Meine Mutter würde niemals die Kraft finden, Owen zu verlassen und Diego war unser einziger Schutz vor seinen Gewaltausbrüchen. Wie konnte ich also so egoistisch sein und meine kleine Schwester und meine Mutter dieser Gefahr aussetzen? Ich sah noch genau vor meinem inneren Auge, wie Owen das letzte Mal auf meine Mutter losgegangen war – das konnte ich doch nicht zulassen?

Verzweifelt raufte ich mir die Haare und wünschte mir, dass mein Vater hier neben mir säße. Er wüsste bestimmt einen guten Rat, was ich jetzt tun sollte, das hatte er immer getan. Beziehungsweise wäre ich gar nicht in dieser ausweglosen Situation, wenn er uns nicht viel zu früh verlassen hätte. Ich hoffte nur, er sah von da oben aus dem Himmel nicht, wie es schlecht seiner Frau hier auf der Erde ging und wie sie ihre Kinder immer wieder in ihr Schlamassel mit reinzog.

So schwer es mir auch fiel, diese Entscheidung würde ich alleine treffen müssen. Trotzdem hoffte ich, dass mein Vater, wo immer er auch war, irgendwie seine schützende Hand über mich halten würde. Noch viel länger, würde ich meinen Entschluss nämlich nicht hinauszögern können.

Die letzten Tage war ich Diego völlig aus dem Weg gegangen, was jedoch auf Gegenseitigkeit beruhen zu schien, denn auch er suchte nicht nach meiner Nähe. Doch heute Abend hatte er mir geschrieben, dass wir reden müssten und ob wir uns nach der Schule treffen könnten. Ich hatte ihm bisher noch nicht geantwortet, aus Feigheit, weil ich nicht wusste, wie ich mit der Situation umgehen sollte. Würde ich ihm absagen, würde ich aber alles nur noch schlimmer machen, deshalb war mir klar, dass ich zu diesem Treffen gehen musste. Angst war gar kein Ausdruck bei dem, was ich empfand bei dem Gedanken, mit Diego Schluss zu machen, aber ich wusste, ich musste es hinter mich bringen. Je früher, desto besser.

Mit klammen Fingern zog ich mein Handy aus der Hosentasche und ging auf den Chat mit Diego. Ja, das sollten wir. Wollen wir ins Pappio gehen?, schrieb ich zurück. Mir war es wohler dabei, mich mit Diego in der Öffentlichkeit zu treffen, denn da würde er ganz bestimmt nicht so ausrasten, dafür war ihm sein Ruf zu wichtig.

Kurz darauf blinkte mein Handy blau auf und mir wurde eine neue Nachricht von ihm angezeigt:

Klingt gut.

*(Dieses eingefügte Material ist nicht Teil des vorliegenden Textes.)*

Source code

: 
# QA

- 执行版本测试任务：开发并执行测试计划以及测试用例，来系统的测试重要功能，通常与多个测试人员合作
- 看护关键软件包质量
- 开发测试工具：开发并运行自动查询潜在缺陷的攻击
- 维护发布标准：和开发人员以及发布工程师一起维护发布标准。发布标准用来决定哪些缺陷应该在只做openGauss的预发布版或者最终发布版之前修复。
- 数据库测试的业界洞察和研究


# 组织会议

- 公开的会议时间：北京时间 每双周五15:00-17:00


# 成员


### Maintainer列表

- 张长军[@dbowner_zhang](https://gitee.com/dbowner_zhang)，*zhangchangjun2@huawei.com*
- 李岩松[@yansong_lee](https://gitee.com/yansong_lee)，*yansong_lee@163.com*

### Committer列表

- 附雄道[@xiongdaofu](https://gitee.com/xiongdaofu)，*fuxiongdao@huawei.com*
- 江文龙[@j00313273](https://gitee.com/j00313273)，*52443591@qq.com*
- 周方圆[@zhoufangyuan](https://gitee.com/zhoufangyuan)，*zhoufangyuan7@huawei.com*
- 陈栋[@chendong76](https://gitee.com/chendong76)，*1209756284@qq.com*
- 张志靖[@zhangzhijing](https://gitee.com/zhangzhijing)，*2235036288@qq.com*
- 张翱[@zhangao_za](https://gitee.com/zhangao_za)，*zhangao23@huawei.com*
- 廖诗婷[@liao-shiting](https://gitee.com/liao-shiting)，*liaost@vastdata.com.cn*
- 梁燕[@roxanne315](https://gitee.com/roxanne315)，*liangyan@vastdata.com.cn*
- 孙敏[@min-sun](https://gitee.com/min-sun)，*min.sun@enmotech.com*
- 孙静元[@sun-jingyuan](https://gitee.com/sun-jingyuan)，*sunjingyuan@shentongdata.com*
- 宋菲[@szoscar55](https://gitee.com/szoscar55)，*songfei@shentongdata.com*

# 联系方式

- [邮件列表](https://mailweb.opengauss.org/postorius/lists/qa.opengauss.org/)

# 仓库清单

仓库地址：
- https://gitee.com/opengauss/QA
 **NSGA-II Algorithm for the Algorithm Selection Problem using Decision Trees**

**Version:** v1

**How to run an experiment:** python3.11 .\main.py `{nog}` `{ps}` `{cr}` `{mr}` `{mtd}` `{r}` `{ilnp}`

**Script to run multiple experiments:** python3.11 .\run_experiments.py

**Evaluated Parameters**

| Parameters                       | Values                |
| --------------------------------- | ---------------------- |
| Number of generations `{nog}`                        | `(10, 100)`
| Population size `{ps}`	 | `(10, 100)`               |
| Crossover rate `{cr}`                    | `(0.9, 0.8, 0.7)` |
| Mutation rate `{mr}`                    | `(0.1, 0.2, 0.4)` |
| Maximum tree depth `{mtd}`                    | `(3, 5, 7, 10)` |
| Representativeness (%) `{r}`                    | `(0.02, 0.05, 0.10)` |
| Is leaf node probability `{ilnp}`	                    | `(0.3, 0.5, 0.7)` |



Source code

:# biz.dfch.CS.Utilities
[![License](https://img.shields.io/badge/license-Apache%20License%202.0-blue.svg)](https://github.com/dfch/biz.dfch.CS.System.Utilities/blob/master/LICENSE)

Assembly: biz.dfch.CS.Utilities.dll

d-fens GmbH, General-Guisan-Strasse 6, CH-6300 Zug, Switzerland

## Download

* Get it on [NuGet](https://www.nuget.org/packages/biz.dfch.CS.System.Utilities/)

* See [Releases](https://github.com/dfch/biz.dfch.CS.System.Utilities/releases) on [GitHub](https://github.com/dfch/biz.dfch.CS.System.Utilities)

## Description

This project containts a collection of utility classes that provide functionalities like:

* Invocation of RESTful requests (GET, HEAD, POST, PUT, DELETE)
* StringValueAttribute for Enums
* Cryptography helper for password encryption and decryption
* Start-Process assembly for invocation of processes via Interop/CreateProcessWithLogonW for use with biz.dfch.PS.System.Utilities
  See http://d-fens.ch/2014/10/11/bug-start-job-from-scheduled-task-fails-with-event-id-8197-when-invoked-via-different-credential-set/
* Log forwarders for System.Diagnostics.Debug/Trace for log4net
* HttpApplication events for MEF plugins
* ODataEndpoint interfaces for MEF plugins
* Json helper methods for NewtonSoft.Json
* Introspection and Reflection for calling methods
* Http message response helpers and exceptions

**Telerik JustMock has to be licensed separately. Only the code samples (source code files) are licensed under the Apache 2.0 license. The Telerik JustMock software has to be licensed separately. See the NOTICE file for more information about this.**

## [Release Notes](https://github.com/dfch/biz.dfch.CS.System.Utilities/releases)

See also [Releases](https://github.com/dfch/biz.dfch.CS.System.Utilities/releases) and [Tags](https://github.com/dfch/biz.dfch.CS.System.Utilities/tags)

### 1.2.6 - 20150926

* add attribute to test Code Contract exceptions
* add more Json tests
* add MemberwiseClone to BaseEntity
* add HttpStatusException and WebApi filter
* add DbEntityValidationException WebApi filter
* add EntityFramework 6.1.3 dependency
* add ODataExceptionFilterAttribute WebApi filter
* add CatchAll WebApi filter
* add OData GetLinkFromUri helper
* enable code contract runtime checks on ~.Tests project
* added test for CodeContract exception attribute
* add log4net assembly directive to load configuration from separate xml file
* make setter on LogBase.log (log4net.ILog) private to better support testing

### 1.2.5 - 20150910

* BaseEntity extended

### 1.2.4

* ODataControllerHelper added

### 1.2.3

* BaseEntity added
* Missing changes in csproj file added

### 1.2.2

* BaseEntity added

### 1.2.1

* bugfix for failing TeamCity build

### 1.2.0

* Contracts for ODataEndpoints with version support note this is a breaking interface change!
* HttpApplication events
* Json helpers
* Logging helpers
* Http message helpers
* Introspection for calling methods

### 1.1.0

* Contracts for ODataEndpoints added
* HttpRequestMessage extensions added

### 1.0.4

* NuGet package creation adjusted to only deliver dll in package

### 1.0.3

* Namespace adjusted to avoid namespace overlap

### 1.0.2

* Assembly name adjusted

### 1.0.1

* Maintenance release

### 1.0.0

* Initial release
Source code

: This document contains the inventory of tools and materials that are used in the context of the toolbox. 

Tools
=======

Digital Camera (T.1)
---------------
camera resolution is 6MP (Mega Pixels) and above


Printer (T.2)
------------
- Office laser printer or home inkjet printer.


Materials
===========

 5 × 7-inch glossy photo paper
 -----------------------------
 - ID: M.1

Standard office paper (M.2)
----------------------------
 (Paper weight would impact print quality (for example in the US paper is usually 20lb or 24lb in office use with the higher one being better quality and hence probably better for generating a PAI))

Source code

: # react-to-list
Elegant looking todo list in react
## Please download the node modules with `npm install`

Wir treffen uns bei meinem Golf. Gute Nacht, Baby.

Als ich den Text las, wäre ich beinahe in ironisches Lachen ausgebrochen. Baby? Das konnte Diego doch nicht ernst meinen, nach fünf Tagen kompletter Funkstille. Aber anscheinend war er nicht mehr böse auf mich, wo ich Schlampe mich doch immer Emilio an den Hals warf und erwartete wahrscheinlich, dass ich aus ewiger Dankbarkeit über seine Güte auch nicht mehr wütend war. Aber da hatte er sich geschnitten, dieses Mal würde ich nicht so schnell klein beigeben.